Loaning money first and then buying into existing LLC

4 Replies

HI all,

I need some help and advice with some of the investment strategies I am planning on doing. Some of these strategies are due to family tension, and hence there's no way around it. I am pretty new to this, and need to what do I need to be aware of, any clauses I should include in contracts, etc.

I am trying to invest in a property with my cousin, and 4 other partners. Initially, I suggested to form a 50%-50% LLC with my cousin, and buy a 20% stake in the property (10% each between my cousin and I). Due to family problems, he does not want to do that, and instead include his wife in the LLC as a 50% partner in LLC. The problem is, he does not have enough money to buy a 20% stake in the property, so he wants me to lend money so his LLC can buy 20% stake. Then after everything is done, and after 4-5 months, I would buy out his wife's stake in the LLC, but won't have to pay since I already loaned him the money initially. So, 20% stake in property is $200k. He forms LLC with his wife, and I loan him $100k. Then few months down the road, I "buy" into his wife's 50% portion of LLC.

1. What kind of contract do I need to form when I loan him the money? Any things I should be aware of? 

2. When I buy into his wife's portion, I technically won't be paying anything since I already loaned 100k. How does that work out? Would she just get out of the LLC and I join?

3. Any ramifications on depreciated basis, etc.? He wants me to buy into LLC before buying taxes.

Thanks! Any thoughts or advice welcomed! 

So, your cousin wants you to loan his LLC half the money he needs to invest in a partnership. You will just be a lender (collecting interest?, monthly payments?), until some period of time has passed. Perhaps your note is due to be paid in full. At this point, your cousin is proposing to give you a half ownership interest in the LLC in full satisfaction of his debt.

I think there is a red flag being raised when the cousin did not want you to partner with him in the first place. Perhaps there will be some quick profit taking that you won't share in. Then when you get an interest in the LLC as satisfaction for the loan, how will you make money? Too many questions unanswered here, for me to feel comfortable.

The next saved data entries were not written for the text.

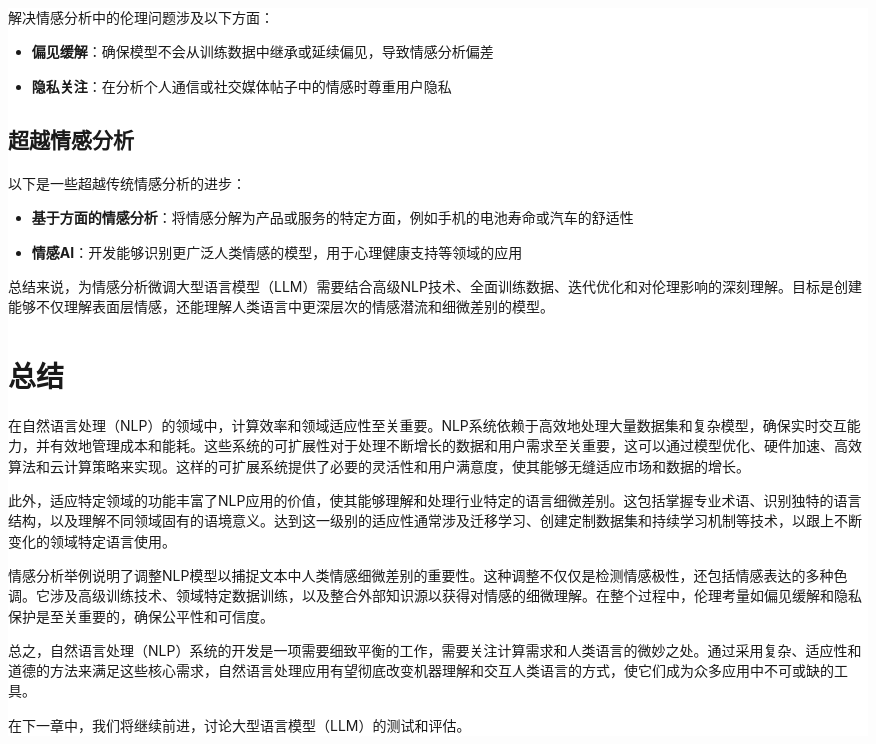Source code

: 解决情感分析中的伦理问题涉及以下方面：

+   **偏见缓解**：确保模型不会从训练数据中继承或延续偏见，导致情感分析偏差

+   **隐私关注**：在分析个人通信或社交媒体帖子中的情感时尊重用户隐私

## 超越情感分析

以下是一些超越传统情感分析的进步：

+   **基于方面的情感分析**：将情感分解为产品或服务的特定方面，例如手机的电池寿命或汽车的舒适性

+   **情感AI**：开发能够识别更广泛人类情感的模型，用于心理健康支持等领域的应用

总结来说，为情感分析微调大型语言模型（LLM）需要结合高级NLP技术、全面训练数据、迭代优化和对伦理影响的深刻理解。目标是创建能够不仅理解表面层情感，还能理解人类语言中更深层次的情感潜流和细微差别的模型。

# 总结

在自然语言处理（NLP）的领域中，计算效率和领域适应性至关重要。NLP系统依赖于高效地处理大量数据集和复杂模型，确保实时交互能力，并有效地管理成本和能耗。这些系统的可扩展性对于处理不断增长的数据和用户需求至关重要，这可以通过模型优化、硬件加速、高效算法和云计算策略来实现。这样的可扩展系统提供了必要的灵活性和用户满意度，使其能够无缝适应市场和数据的增长。

此外，适应特定领域的功能丰富了NLP应用的价值，使其能够理解和处理行业特定的语言细微差别。这包括掌握专业术语、识别独特的语言结构，以及理解不同领域固有的语境意义。达到这一级别的适应性通常涉及迁移学习、创建定制数据集和持续学习机制等技术，以跟上不断变化的领域特定语言使用。

情感分析举例说明了调整NLP模型以捕捉文本中人类情感细微差别的重要性。这种调整不仅仅是检测情感极性，还包括情感表达的多种色调。它涉及高级训练技术、领域特定数据训练，以及整合外部知识源以获得对情感的细微理解。在整个过程中，伦理考量如偏见缓解和隐私保护是至关重要的，确保公平性和可信度。

总之，自然语言处理（NLP）系统的开发是一项需要细致平衡的工作，需要关注计算需求和人类语言的微妙之处。通过采用复杂、适应性和道德的方法来满足这些核心需求，自然语言处理应用有望彻底改变机器理解和交互人类语言的方式，使它们成为众多应用中不可或缺的工具。

在下一章中，我们将继续前进，讨论大型语言模型（LLM）的测试和评估。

I would suggest you find a tactful way to back out of the deal.  If there is family tension now, before you have even taken any action, just imagine how much worse it will be later when someone in the deal feels cheated by the other.  

I should make it a little bit clear - He would put down $100k when he forms a LLC with this wife. Since he does not have another $100k to buy the 20% stake, I would (he wants me to) loan him $100k. This would be on a written agreement. After the deal is complete, 4-5 months later and before filing taxes (according to him), I would "buy" out his wife's stake for the 50% ownership in LLC, and thus 10% stake in the property. Since I would have already loaned him the money, I wouldn't pay him again. That's my question - would that work? Just not sure what to include or what out for in written contracts.

I am really against this deal, but it's due to family pressure and the family tensions that I have to go this route. It's a good opportunity to invest that I don't want to let go off.

If you are being pressured to do the deal, then just ask those exerting the pressure why they aren't participating in the deal themselves.  If the deal is really good, most people will find a way to buy into the opportunity.  Could it be that the deal is not really that good in the first place?  

If you are not comfortable, then stand your ground.  You may miss out on a profit, but you won't lose your money or any sleep over this.   

Don't do a deal if you're not completely comfortable with its terms. There's often a lot of pressure to "not miss out," but no deal is so good that you have to put yourself in a compromised position to do it. Shady/irresponsible people can make a great deal turn completely sour in mere minutes. Opportunities are like trains--there's always another one coming.

As for the structure of the deal, you're not going to find a form contract to do this kind of deal. Creative deals are the reason why lawyers exist--find someone who's competent at drafting contracts from scratch. If you try to hack something together yourself, you may regret it in 5 months when something changes again in your cousin's family situation.